地球防衛軍ユウキ・マイ管轄の元、特空機3号キングジョーストレイジカスタムのデータにウルトラマンの戦闘データを使い、「人類の手で人類を守護する」というコンセプトのもと作り出された、文字通りストレイジの特空機の集大成。ただし、開発の時点ではストレイジは既に解散しているため、厳密な所属はストレイジの上部組織である「地球防衛軍日本支部」の「第一特殊空挺機甲群」になるものと思われる。
モデルは一見するとウルトラマンゼロだが、ゼロ本人と言うよりゼットのアルファエッジをモチーフにした可能性がある。作中の映像から少なくともゼットの全形態だけでなく、ジード・ギャラクシーライジング、ゼロ、エースと現れた全てのウルトラ戦士のデータをベースにしている事が窺える。ゼロの力を借りている形態が比較的多かった事から、ゼロの影響の大きい姿になっているのかもしれない。
「ウルトロイドゼロ」という名称も「ウルトロイドの試作零号機」としてならば一応の理屈は通る(※)。
※…メタ的な事を言えば、実は「ウルトロイド」はウルトラシリーズと関係なくアメリカの肛門治療器具メーカーが既に商標登録されており、そのままではこの名前が使えない事情がある。
また、ペダニウムエンジンを動力にしており(最終回でキングジョーが普通に稼働しているため、おそらく地球の技術で複製したものだと思われる)、ある意味キングジョーSCの後継機とも言える。
人型のためか、これまでの特空機と比べて動きが機敏であるが、それでもロボット故に生身のウルトラマンに比べると動きに少々鈍重さが感じられるのは否めない。

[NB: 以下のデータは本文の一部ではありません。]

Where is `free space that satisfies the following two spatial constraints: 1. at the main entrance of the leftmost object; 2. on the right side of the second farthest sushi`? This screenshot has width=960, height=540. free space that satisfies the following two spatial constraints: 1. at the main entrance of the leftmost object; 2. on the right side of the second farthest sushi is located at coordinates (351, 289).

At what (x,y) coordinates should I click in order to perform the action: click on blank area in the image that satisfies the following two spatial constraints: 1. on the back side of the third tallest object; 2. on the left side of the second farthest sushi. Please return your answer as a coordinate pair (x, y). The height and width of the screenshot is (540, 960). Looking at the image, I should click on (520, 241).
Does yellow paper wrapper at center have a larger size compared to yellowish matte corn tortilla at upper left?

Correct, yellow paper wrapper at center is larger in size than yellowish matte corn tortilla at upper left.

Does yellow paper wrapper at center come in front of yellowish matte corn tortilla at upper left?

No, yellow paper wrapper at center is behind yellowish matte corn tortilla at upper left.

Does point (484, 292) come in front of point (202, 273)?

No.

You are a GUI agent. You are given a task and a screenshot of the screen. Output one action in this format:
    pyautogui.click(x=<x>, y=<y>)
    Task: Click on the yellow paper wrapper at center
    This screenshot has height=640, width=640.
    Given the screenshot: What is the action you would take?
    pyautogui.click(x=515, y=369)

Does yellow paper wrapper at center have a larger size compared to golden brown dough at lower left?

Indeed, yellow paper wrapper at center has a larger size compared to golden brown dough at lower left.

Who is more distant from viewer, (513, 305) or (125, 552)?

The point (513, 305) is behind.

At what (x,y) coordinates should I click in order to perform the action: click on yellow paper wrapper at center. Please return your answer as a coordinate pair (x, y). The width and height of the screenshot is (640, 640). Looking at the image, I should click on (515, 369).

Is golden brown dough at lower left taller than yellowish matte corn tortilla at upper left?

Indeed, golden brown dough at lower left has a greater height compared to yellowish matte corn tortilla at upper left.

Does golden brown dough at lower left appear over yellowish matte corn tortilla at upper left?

キングジョーやウインダム、セブンガーの起動時には鳴き声が起動音として発するが、ウルトロイドゼロは特に発声せず打撃時に「シュピン」と効果音が鳴る。
なお、ゼット本人は師匠そっくりのウルトロイドゼロに特に反応した様子は無かった(姿を拝もうにも、後述する様にキングゲスラとタッコングと戦うために変身直後に飛び去って行っており、それどころでは無かった可能性もある)。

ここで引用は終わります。